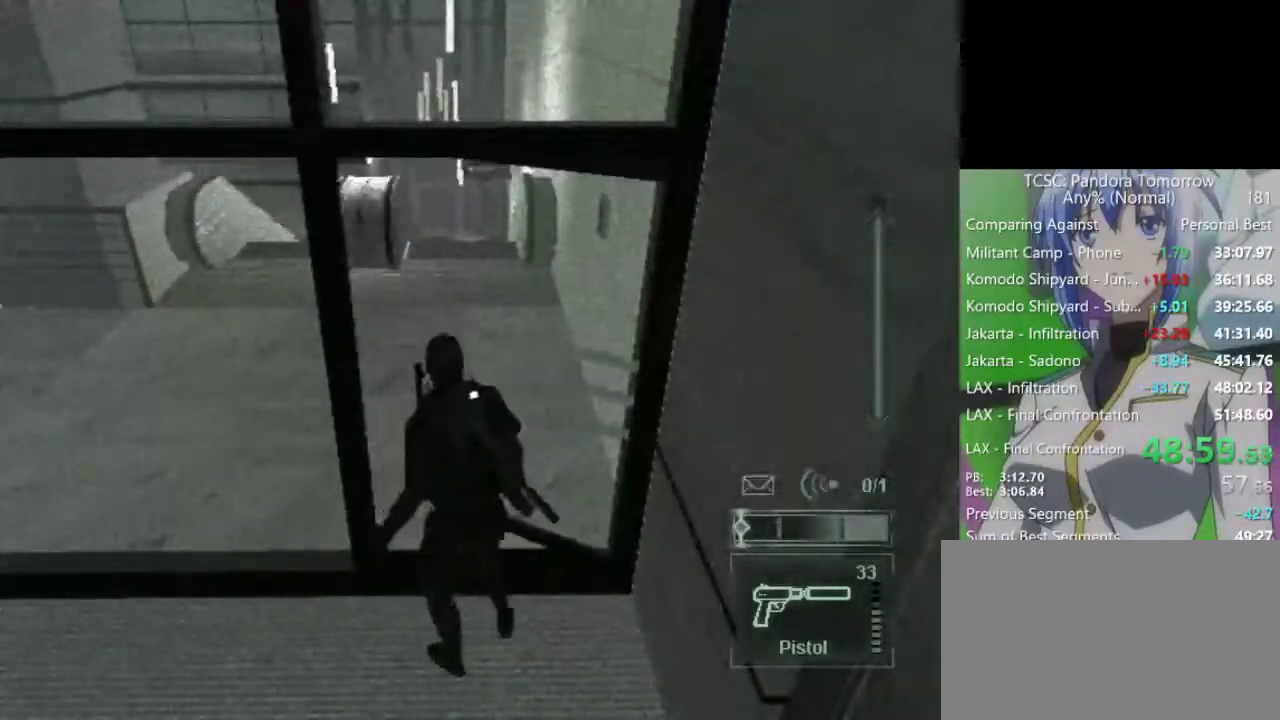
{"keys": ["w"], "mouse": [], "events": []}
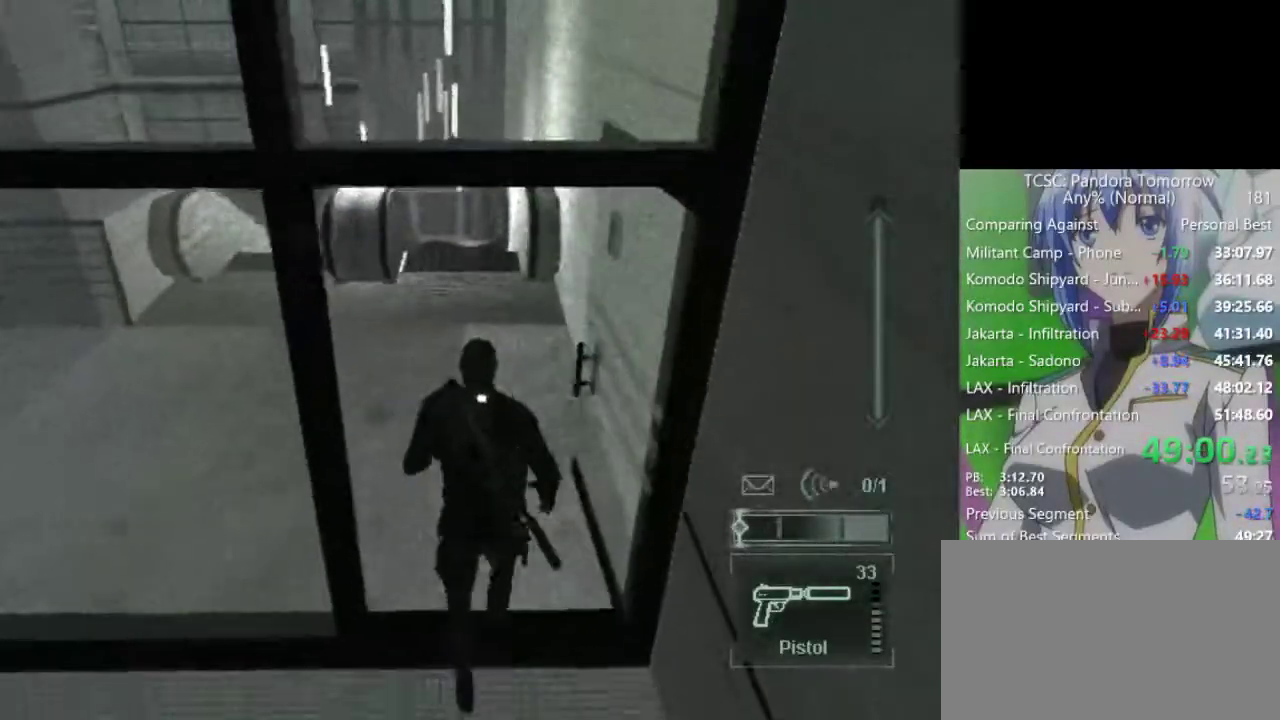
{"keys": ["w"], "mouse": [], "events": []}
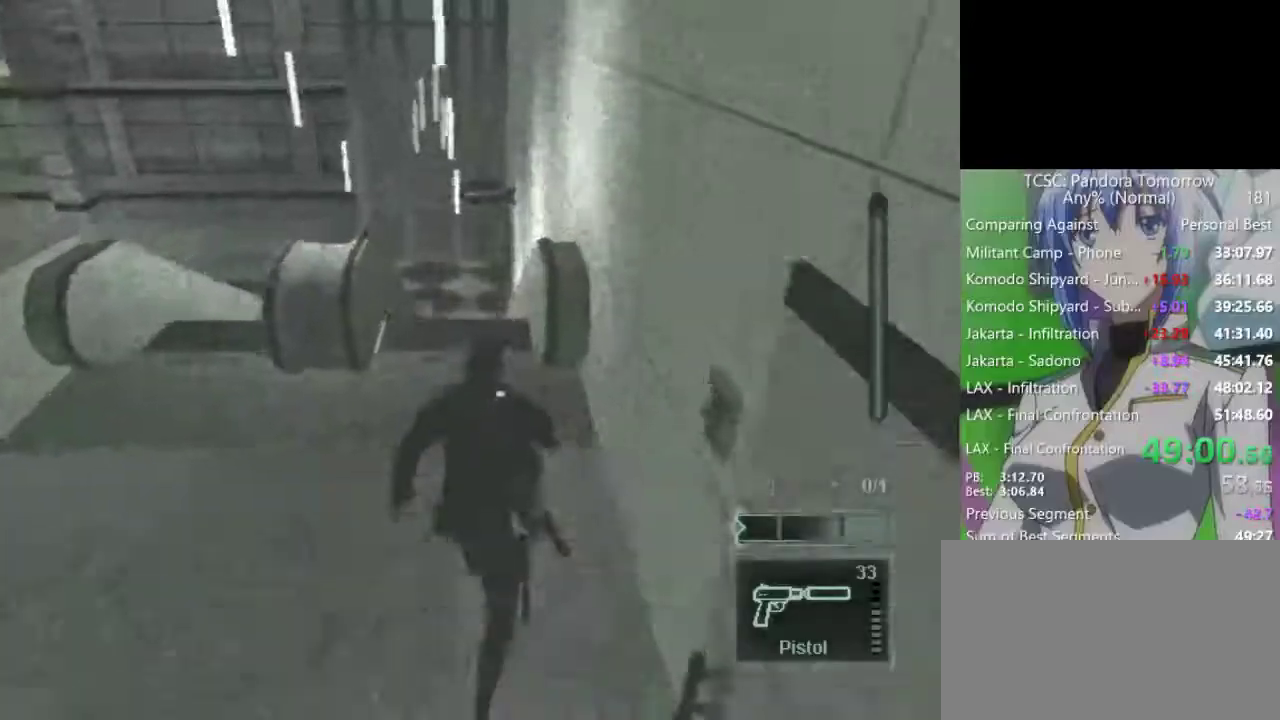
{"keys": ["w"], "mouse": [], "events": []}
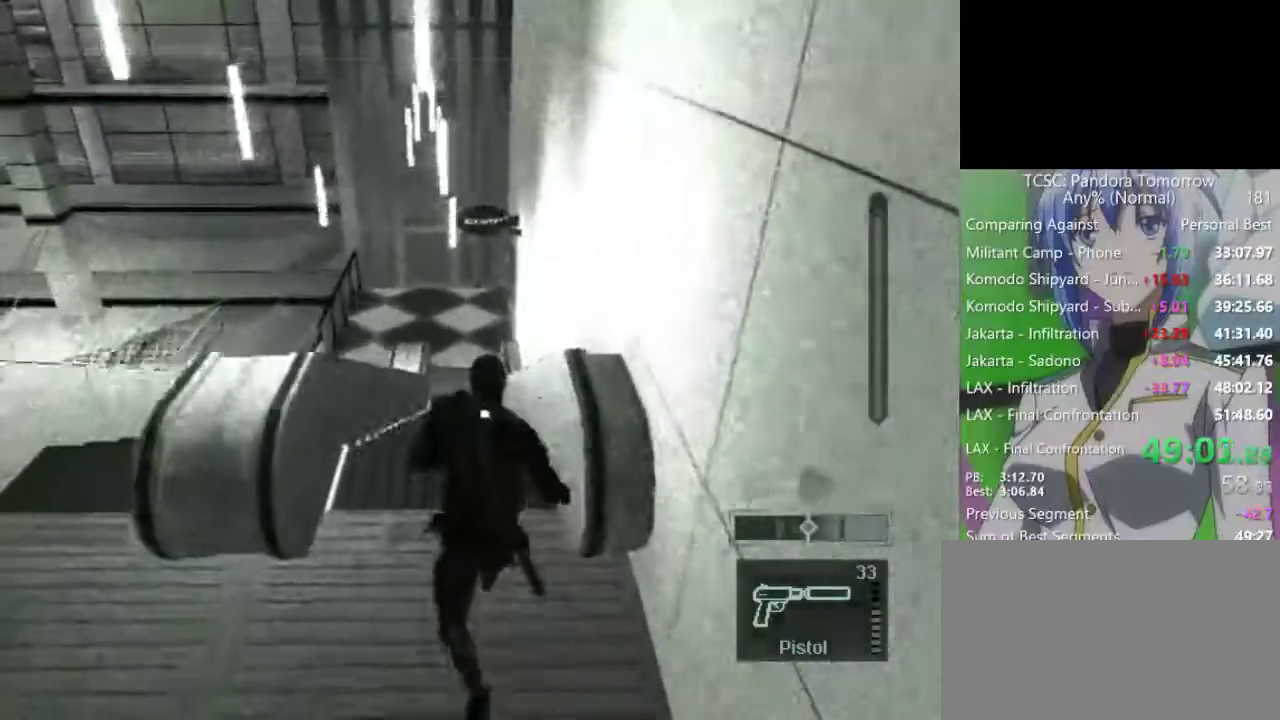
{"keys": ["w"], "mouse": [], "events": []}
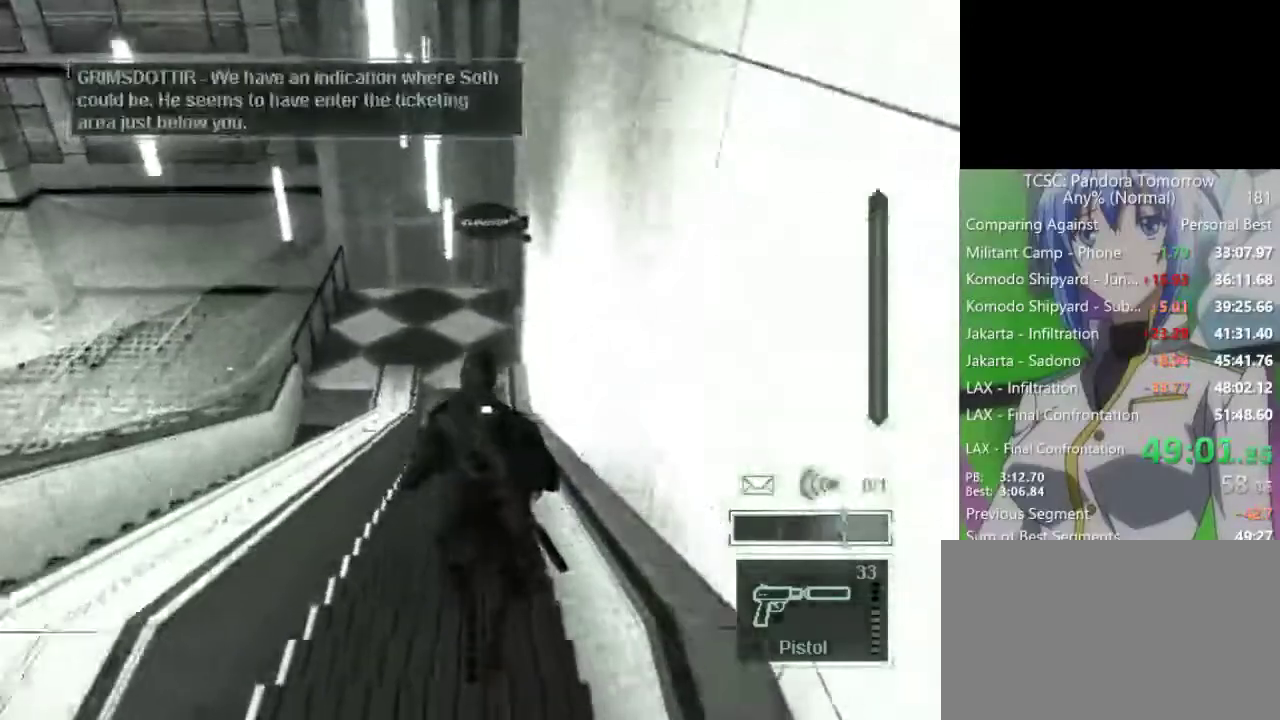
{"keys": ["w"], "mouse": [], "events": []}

==============================

The data must be printed exactly, image-free.

● TASK RESPONSE:
{"keys": ["w"], "mouse": [], "events": []}
{"keys": ["w"], "mouse": [], "events": []}
{"keys": ["w"], "mouse": [], "events": []}
{"keys": ["w"], "mouse": [], "events": []}
{"keys": ["w"], "mouse": [], "events": []}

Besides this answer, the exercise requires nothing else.